Unter Berücksichtigung aller von den Beteiligten wechselseitig vorgebrachten und teilweise mit Entscheidungen des Bundessozialgerichts unterlegten Argumente war vor diesem Hintergrund (fehlende und bislang auch nicht nachträglich angeordnete sofortige Vollziehung des Rückforderungsbescheids vom 21. Dezember 2017) die aufschiebende Wirkung des Widerspruchs des Antragstellers vom 18. Januar 2018 festzustellen. Eine Entscheidung über den gestellten Hilfsantrag war insoweit nicht mehr notwendig.

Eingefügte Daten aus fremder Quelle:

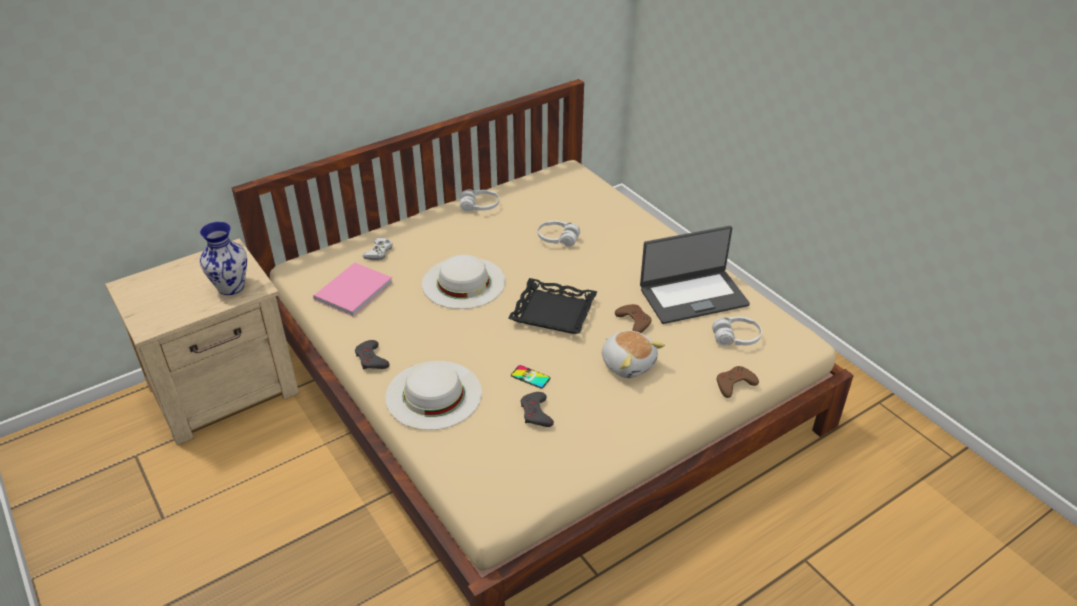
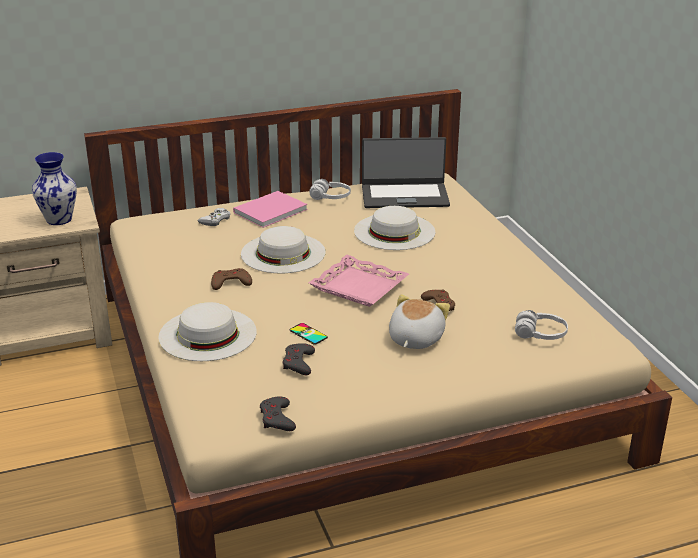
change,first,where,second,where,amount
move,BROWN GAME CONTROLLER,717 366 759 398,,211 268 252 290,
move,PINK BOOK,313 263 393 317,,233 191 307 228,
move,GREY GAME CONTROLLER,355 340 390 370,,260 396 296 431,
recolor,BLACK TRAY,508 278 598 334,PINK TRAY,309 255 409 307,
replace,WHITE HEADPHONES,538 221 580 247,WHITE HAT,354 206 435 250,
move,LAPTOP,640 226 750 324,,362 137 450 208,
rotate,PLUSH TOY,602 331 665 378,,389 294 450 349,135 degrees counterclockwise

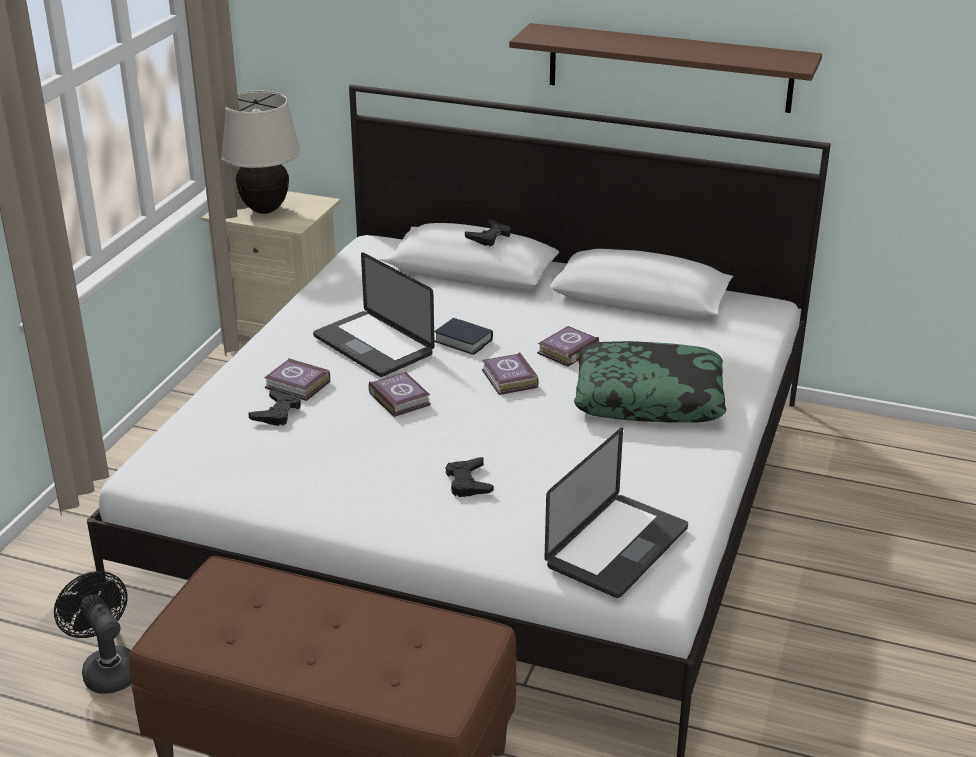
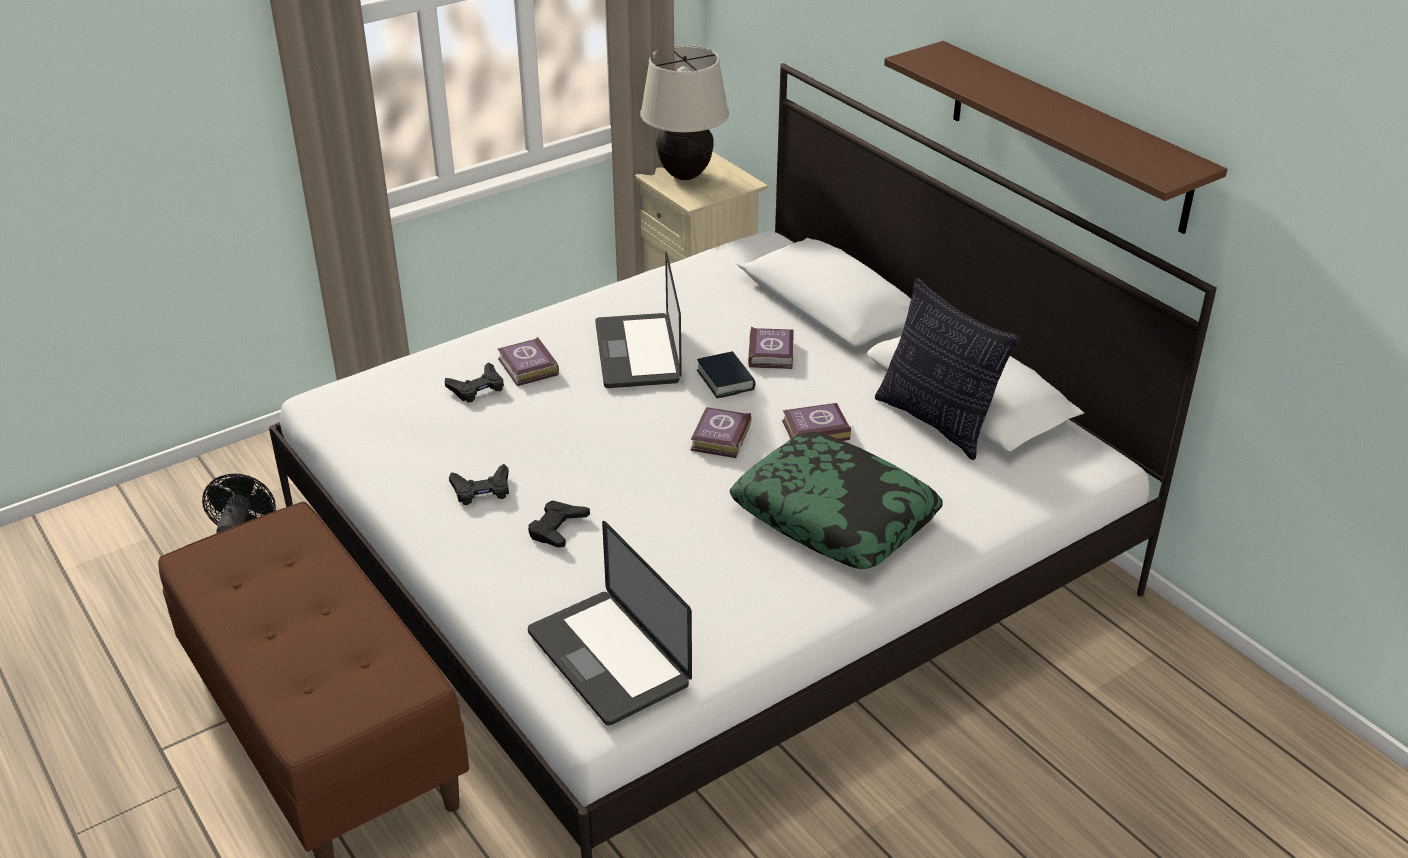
change,first,where,second,where,amount
move,BLACK GAME CONTROLLER,465 219 511 246,,449 464 509 505,
rotate,LAPTOP,544 428 688 598,,528 521 692 726,75 degrees clockwise
move,BOOK,368 372 431 417,,748 327 794 369,
insert,,,PILLOW,875 278 1019 460,

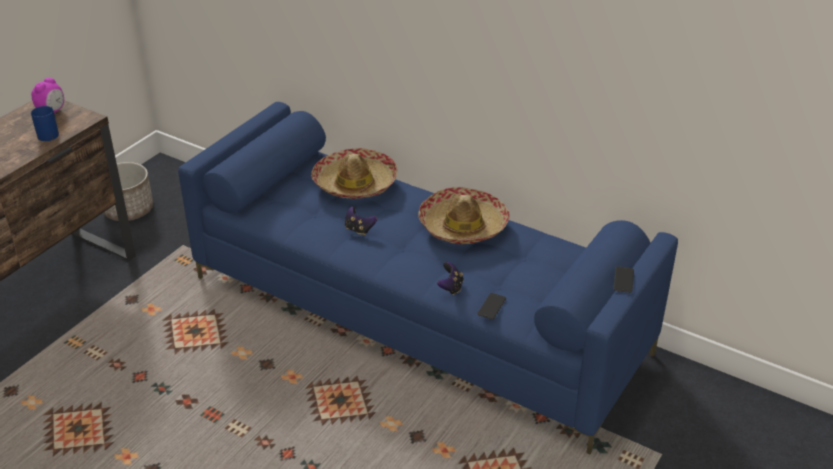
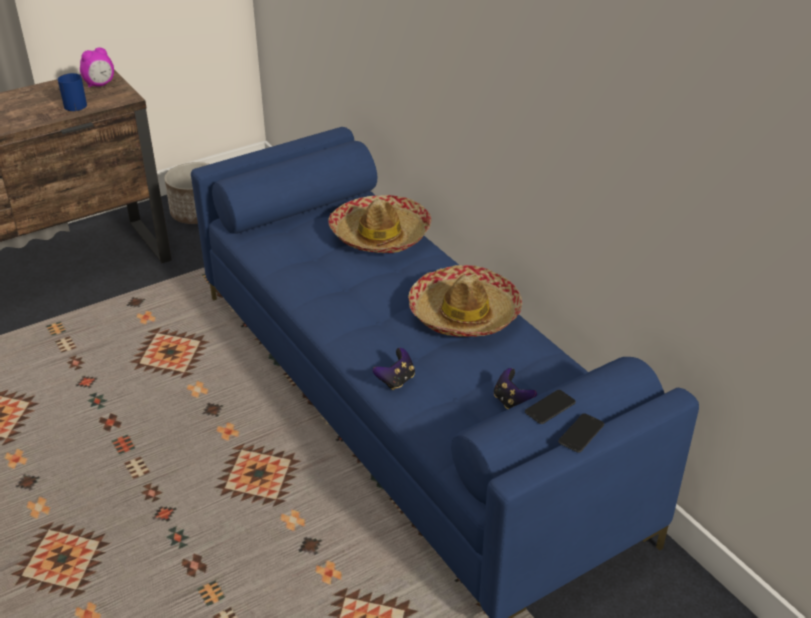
change,first,where,second,where,amount
move,GAME CONTROLLER,345 207 377 236,,494 368 537 409,
move,PHONE,477 293 506 320,,525 390 576 424,

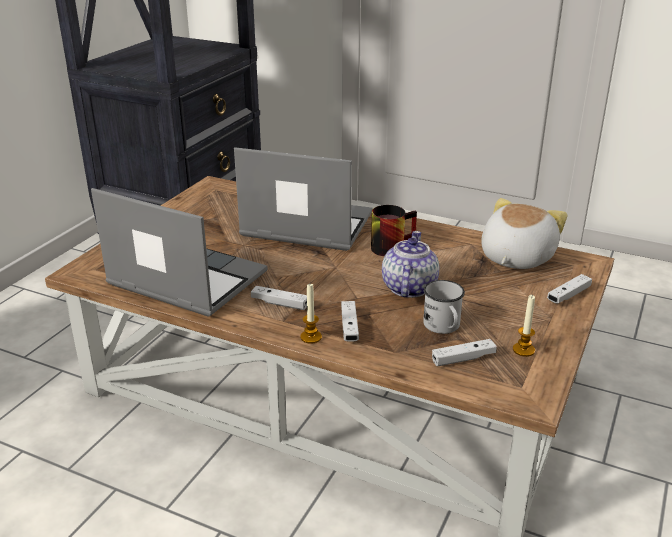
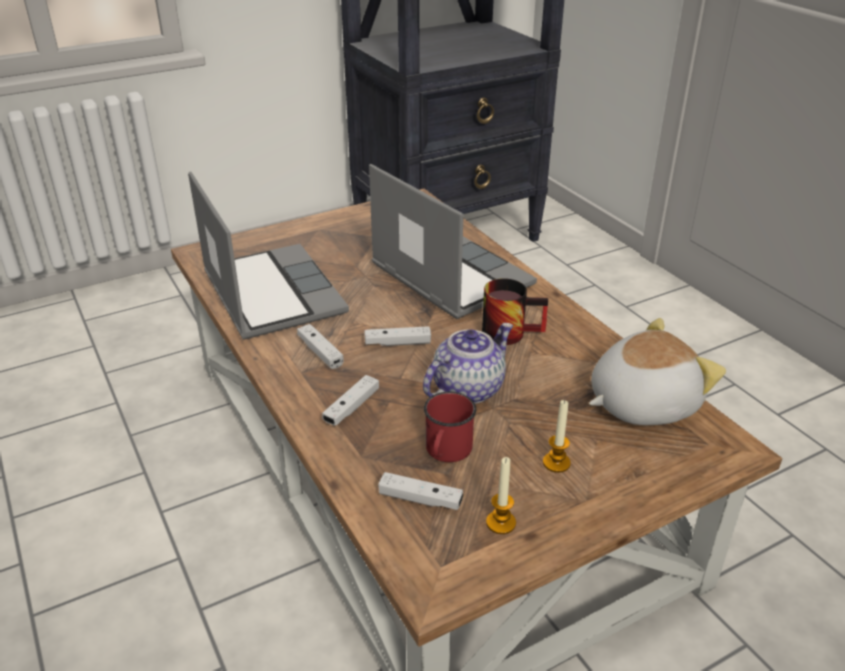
change,first,where,second,where,amount
move,WHITE GAME CONTROLLER,547 274 592 303,,364 326 431 346,
recolor,WHITE MUG,423 280 465 334,RED MUG,424 392 476 462,
move,CANDLE,300 284 322 344,,543 400 571 473,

4. Die Kostenentscheidung folgt aus § 197a Abs 1 Satz 1 Halbs 3 SGG iVm den § 154 Abs 1 Verwaltungsgerichtsordnung (VwGO).
5. Die Festsetzung des Streitwerts folgt aus der Anwendung von § 197a Abs 1 Satz 1 Halbs 1 SGG iVm den §§ 47 Abs 1 Satz 1, 52 Abs 1 bis 3 Gerichtskostengesetz (GKG). Im Verfahren des vorläufigen Rechtsschutzes setzt der Senat regelhaft ein Drittel des Streitwerts eines Hauptsacheverfahrens – vorliegend 1.234.259,44 Euro – als Streitwert fest (Beschluss des Senats vom 17. November 2022 - L 4 KA 105/22 B ER). Da über den Hilfsantrag nicht entschieden wurde, wirkt er sich nicht streitwerterhöhend aus (§ 45 Abs 1 Satz 2 GKG). Im Rahmen der Ausübung seines Ermessens berücksichtigt der Senat in diesem Einzelfall jedoch, dass die derzeitig dem Antragsteller drohende Zwangsvollstreckung auf einen Teilbetrag in Höhe von 100.000 Euro beschränkt ist (Schreiben der Antragsgegnerin vom 17. Oktober 2023). Dieser Betrag bestimmt sein wirtschaftliches Interesse für dieses Eilverfahren iSv § 52 Abs 1 GKG und wird in vollem Umfang als Streitwert festgesetzt.
Der Beschluss ist unanfechtbar (§ 177 SGG).